Stored data:
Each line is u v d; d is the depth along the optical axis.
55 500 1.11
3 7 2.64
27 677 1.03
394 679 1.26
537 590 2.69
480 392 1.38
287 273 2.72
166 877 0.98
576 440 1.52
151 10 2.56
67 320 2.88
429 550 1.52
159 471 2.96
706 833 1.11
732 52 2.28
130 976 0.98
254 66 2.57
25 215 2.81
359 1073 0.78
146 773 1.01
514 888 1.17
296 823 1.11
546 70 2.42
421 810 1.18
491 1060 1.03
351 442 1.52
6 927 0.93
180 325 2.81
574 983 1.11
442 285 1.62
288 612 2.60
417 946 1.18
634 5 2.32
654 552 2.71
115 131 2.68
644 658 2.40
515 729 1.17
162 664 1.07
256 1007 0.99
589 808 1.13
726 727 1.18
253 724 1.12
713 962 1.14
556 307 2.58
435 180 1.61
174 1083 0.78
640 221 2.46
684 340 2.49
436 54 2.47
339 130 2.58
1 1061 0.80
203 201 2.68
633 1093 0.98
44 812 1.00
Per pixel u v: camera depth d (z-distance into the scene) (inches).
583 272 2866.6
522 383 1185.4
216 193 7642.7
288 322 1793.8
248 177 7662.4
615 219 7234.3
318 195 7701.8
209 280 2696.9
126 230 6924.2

## YOUR INSTRUCTIONS
Retype, exactly and in full, the lines above from the one containing "146 773 1.01" through the one containing "44 812 1.00".

## THE ANSWER
146 773 1.01
514 888 1.17
296 823 1.11
546 70 2.42
421 810 1.18
491 1060 1.03
351 442 1.52
6 927 0.93
180 325 2.81
574 983 1.11
442 285 1.62
288 612 2.60
417 946 1.18
634 5 2.32
654 552 2.71
115 131 2.68
644 658 2.40
515 729 1.17
162 664 1.07
256 1007 0.99
589 808 1.13
726 727 1.18
253 724 1.12
713 962 1.14
556 307 2.58
435 180 1.61
174 1083 0.78
640 221 2.46
684 340 2.49
436 54 2.47
339 130 2.58
1 1061 0.80
203 201 2.68
633 1093 0.98
44 812 1.00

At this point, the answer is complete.